▶ [Instruções do exercício] Volte a escrever a parte do trecho fornecido que vai de "2.Sendo o objecto" até "Convenção de Lugano.", inclusive, e substitua "questão nuclear" por "questão central".

▶ [Trecho fornecido]

####

2.Sendo o objecto do recurso delimitado pelas conclusões da recorrente, salvo se outras forem de conhecimento oficioso, a questão nuclear que importa dilucidar consiste em saber se, no caso, se encontra, ou não, determinado nos autos o lugar onde a obrigação, que serve de fundamento ao pedido, deve ser cumprida, e se, não se encontrando determinado, é, ou não, possível, ainda assim, invocar o disposto no artigo 5º, n.º 1 da Convenção de Lugano.

3.Com interesse para a causa interessam os seguintes factos:
1º - A autora é uma sociedade comercial de direito português, sedeada ... em Lisboa;
2º - A ré é uma sociedade comercial de direito suíço, com sede na Suíça;
3º - A autora e a ré mantiveram entre si um contrato que consistia no fornecimento de relógios pela segunda para posterior revenda pela primeira em Portugal;
4º - Tal contrato veio a ser cessado por iniciativa da ré;
5º - A autora formula um pedido de indemnização com base na cessação da relação contratual.

####

▶ [Excertos das entradas]
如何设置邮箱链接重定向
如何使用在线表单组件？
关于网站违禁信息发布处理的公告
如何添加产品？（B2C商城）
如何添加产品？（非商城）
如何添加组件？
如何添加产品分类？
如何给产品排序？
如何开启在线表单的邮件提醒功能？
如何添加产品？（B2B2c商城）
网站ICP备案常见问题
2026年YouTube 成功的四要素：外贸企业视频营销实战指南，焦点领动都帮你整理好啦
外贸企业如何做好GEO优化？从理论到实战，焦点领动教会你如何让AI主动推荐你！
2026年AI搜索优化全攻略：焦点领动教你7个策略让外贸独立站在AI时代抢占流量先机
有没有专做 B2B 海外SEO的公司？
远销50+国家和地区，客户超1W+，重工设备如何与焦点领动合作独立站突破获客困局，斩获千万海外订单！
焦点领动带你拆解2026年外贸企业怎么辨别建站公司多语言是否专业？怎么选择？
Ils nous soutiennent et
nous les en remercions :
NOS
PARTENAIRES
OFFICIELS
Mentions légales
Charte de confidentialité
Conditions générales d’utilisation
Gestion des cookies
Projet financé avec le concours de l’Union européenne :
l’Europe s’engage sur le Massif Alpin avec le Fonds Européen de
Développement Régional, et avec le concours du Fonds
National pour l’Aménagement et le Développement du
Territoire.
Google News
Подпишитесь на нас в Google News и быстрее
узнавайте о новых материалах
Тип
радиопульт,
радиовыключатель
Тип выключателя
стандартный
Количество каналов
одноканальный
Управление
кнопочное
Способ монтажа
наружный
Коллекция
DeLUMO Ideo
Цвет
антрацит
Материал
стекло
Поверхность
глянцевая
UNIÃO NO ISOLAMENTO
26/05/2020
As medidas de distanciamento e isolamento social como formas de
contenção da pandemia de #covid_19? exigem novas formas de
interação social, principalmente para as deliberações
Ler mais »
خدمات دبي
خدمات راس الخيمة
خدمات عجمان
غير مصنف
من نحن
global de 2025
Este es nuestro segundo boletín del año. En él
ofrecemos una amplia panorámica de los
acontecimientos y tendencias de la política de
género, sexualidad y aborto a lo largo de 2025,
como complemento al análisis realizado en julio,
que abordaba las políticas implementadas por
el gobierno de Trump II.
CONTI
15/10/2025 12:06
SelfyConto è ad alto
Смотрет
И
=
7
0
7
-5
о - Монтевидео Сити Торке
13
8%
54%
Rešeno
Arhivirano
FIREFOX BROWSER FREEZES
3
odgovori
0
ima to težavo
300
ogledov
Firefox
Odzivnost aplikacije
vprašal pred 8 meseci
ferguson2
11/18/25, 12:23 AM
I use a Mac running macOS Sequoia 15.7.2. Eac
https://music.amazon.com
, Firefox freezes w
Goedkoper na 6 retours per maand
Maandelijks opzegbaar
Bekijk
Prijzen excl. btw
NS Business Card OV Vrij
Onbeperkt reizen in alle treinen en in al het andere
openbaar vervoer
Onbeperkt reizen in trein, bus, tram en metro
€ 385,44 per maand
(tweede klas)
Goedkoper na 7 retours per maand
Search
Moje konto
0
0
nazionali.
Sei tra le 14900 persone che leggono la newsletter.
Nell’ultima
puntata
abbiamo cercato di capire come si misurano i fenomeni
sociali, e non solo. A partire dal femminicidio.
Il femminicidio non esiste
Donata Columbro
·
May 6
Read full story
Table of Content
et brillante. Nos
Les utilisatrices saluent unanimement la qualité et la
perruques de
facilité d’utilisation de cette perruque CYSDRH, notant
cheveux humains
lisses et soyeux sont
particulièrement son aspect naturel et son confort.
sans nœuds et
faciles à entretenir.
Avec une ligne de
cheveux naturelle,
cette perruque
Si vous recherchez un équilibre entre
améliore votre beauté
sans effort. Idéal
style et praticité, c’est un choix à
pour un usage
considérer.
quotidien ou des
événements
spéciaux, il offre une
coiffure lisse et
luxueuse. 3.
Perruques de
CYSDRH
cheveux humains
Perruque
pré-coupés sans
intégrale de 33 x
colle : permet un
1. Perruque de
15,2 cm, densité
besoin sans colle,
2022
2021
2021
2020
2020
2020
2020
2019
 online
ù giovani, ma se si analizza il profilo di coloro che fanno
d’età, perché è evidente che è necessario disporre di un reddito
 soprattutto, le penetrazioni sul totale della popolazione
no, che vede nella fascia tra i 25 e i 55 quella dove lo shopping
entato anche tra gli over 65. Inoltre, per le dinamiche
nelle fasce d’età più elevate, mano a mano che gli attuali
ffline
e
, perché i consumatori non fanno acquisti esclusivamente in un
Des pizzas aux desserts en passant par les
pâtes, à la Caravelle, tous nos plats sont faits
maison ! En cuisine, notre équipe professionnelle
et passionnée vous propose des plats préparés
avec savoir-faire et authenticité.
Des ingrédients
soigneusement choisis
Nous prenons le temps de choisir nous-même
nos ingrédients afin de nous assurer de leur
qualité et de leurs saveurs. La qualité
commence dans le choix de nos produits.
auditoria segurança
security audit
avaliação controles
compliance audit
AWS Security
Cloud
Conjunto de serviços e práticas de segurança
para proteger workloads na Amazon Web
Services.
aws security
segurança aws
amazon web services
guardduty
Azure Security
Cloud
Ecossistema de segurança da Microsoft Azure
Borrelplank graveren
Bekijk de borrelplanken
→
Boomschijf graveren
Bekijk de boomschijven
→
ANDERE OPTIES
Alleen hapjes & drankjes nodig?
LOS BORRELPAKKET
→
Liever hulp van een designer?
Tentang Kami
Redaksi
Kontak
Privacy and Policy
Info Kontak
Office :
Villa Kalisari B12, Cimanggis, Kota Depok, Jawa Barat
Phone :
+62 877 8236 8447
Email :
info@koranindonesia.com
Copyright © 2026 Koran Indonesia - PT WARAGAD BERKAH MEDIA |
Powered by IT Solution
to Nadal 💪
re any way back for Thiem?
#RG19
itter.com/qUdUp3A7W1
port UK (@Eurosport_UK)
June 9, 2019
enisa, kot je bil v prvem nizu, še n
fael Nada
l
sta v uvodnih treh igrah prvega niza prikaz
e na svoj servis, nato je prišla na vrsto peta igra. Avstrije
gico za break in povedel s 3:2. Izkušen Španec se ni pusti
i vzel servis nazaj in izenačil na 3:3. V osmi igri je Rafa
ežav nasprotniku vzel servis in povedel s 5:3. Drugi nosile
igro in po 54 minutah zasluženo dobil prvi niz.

####

▶ [Solução do exercício]
2.Sendo o objecto do recurso delimitado pelas conclusões da recorrente, salvo se outras forem de conhecimento oficioso, a questão central que importa dilucidar consiste em saber se, no caso, se encontra, ou não, determinado nos autos o lugar onde a obrigação, que serve de fundamento ao pedido, deve ser cumprida, e se, não se encontrando determinado, é, ou não, possível, ainda assim, invocar o disposto no artigo 5º, n.º 1 da Convenção de Lugano.